◆ Dati forniti
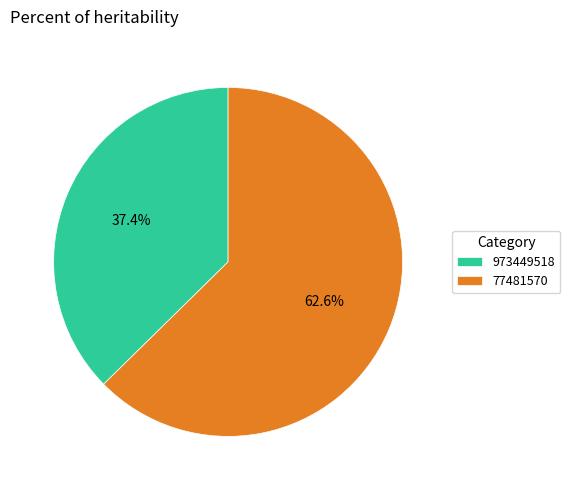

What percentage is the 973449518 slice, to the nearest percent?

37%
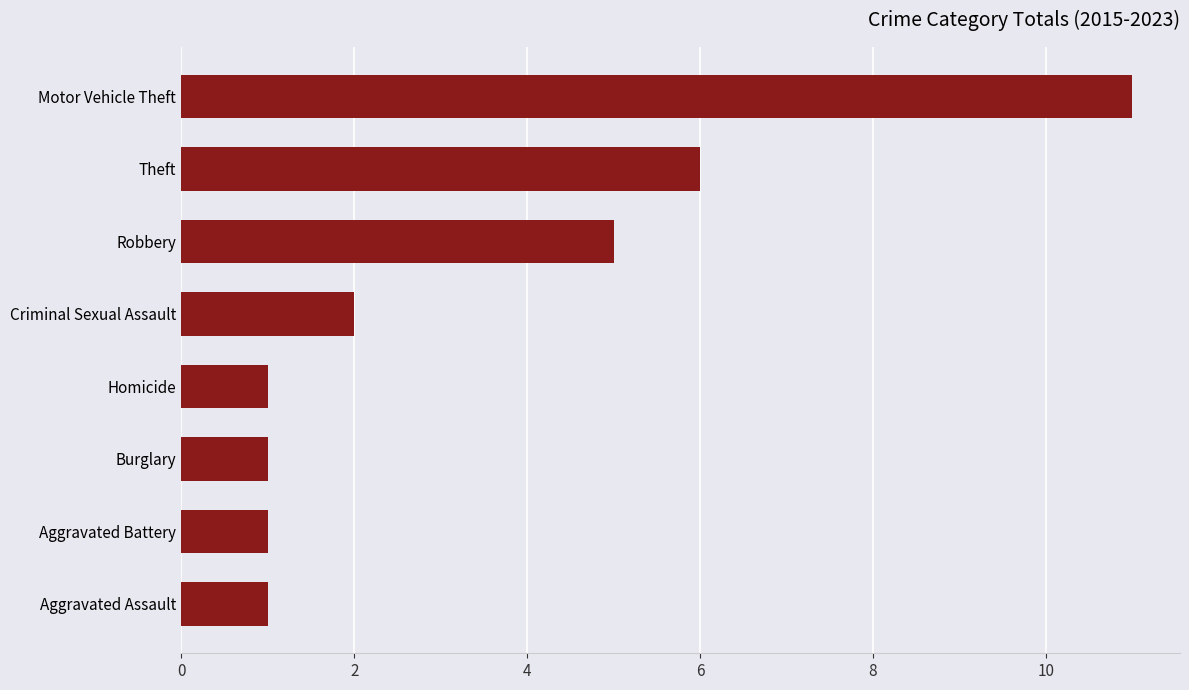

What is the difference between the second highest and second lowest values?

5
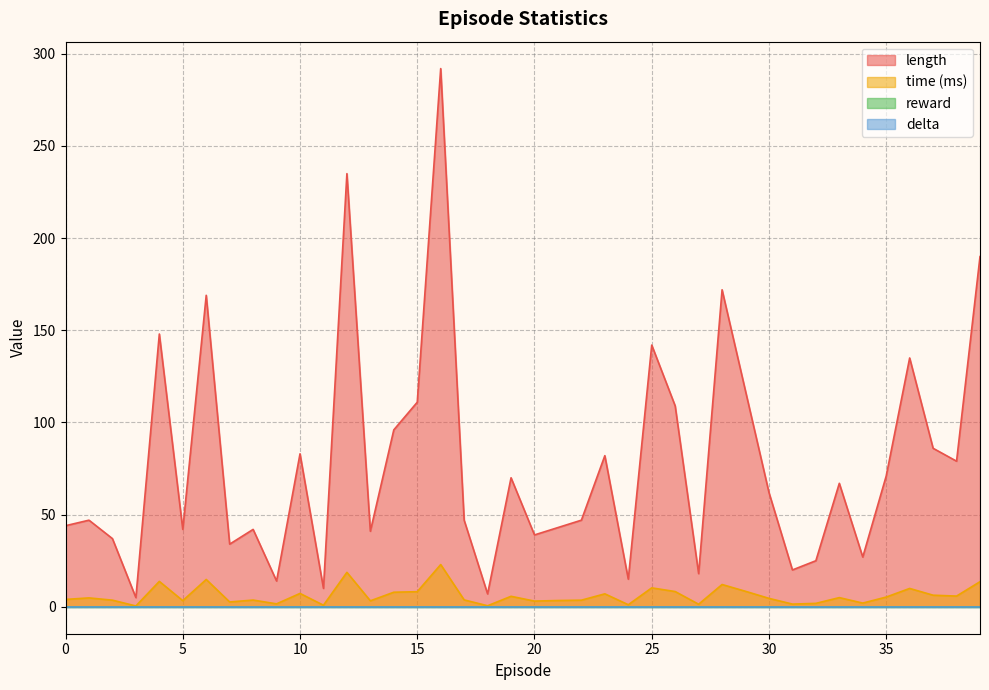

What is the difference between the second highest and second lowest values in the length series?

228.0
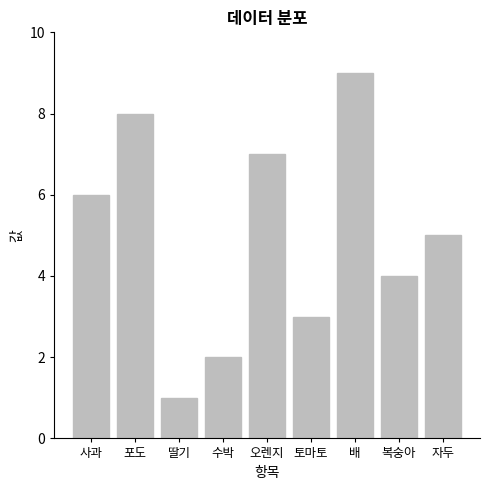

Rank the categories by value from lowest to highest.

딸기, 수박, 토마토, 복숭아, 자두, 사과, 오렌지, 포도, 배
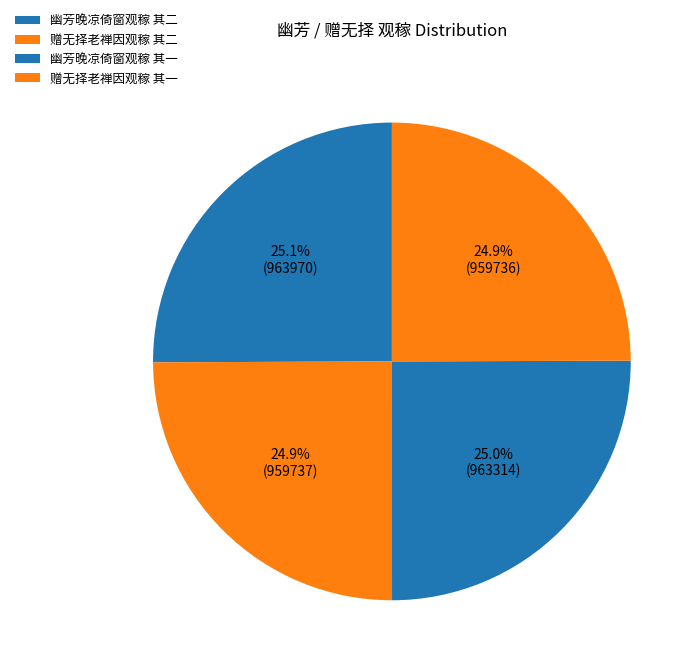

What percentage is the 赠无择老禅因观稼 其二 slice, to the nearest percent?

25%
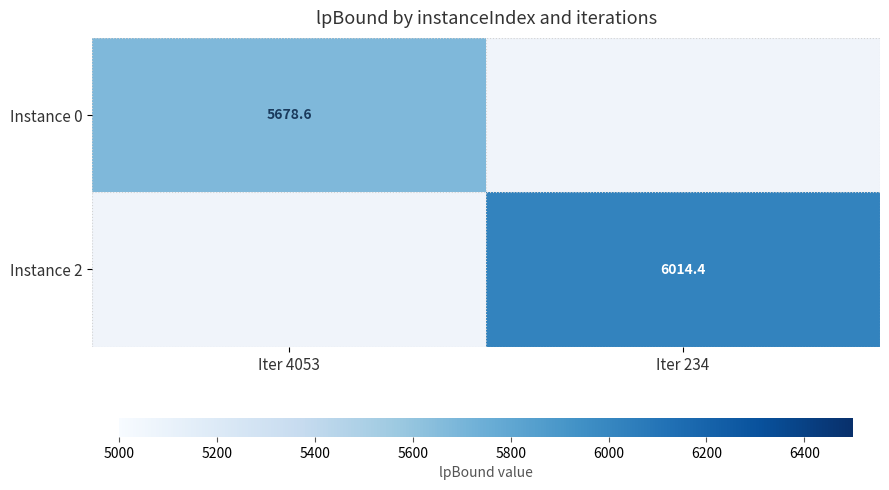

Is the value of Instance 2 at Iter 4053 greater than the value of Instance 0 at Iter 4053?

No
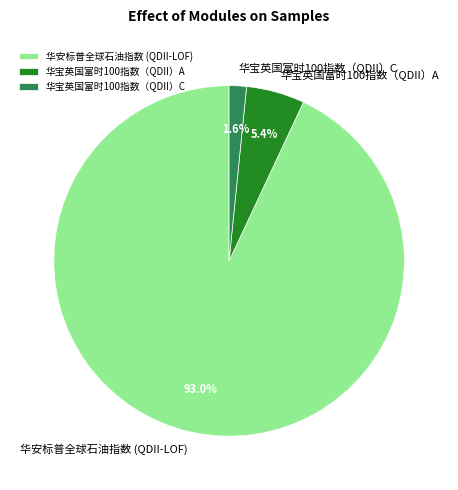

Does 华安标普全球石油指数 (QDII-LOF) represent more than half of the total?

Yes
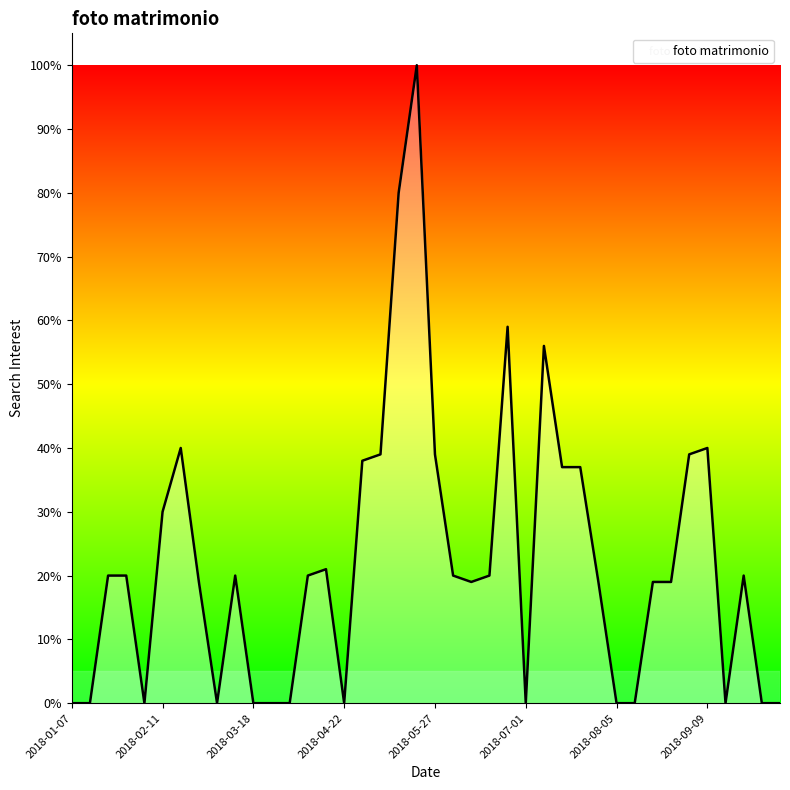

What is the maximum value shown in the chart?

100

◆ Consegna scritta
Riporta tutto il materiale qui sopra riga per riga, senza alcuna modifica, omettendo le immagini.

◆ Soluzione del problema
What percentage is the 973449518 slice, to the nearest percent?

37%

What is the difference between the second highest and second lowest values?

5

What is the difference between the second highest and second lowest values in the length series?

228.0

Rank the categories by value from lowest to highest.

딸기, 수박, 토마토, 복숭아, 자두, 사과, 오렌지, 포도, 배

What percentage is the 赠无择老禅因观稼 其二 slice, to the nearest percent?

25%

Is the value of Instance 2 at Iter 4053 greater than the value of Instance 0 at Iter 4053?

No

Does 华安标普全球石油指数 (QDII-LOF) represent more than half of the total?

Yes

What is the maximum value shown in the chart?

100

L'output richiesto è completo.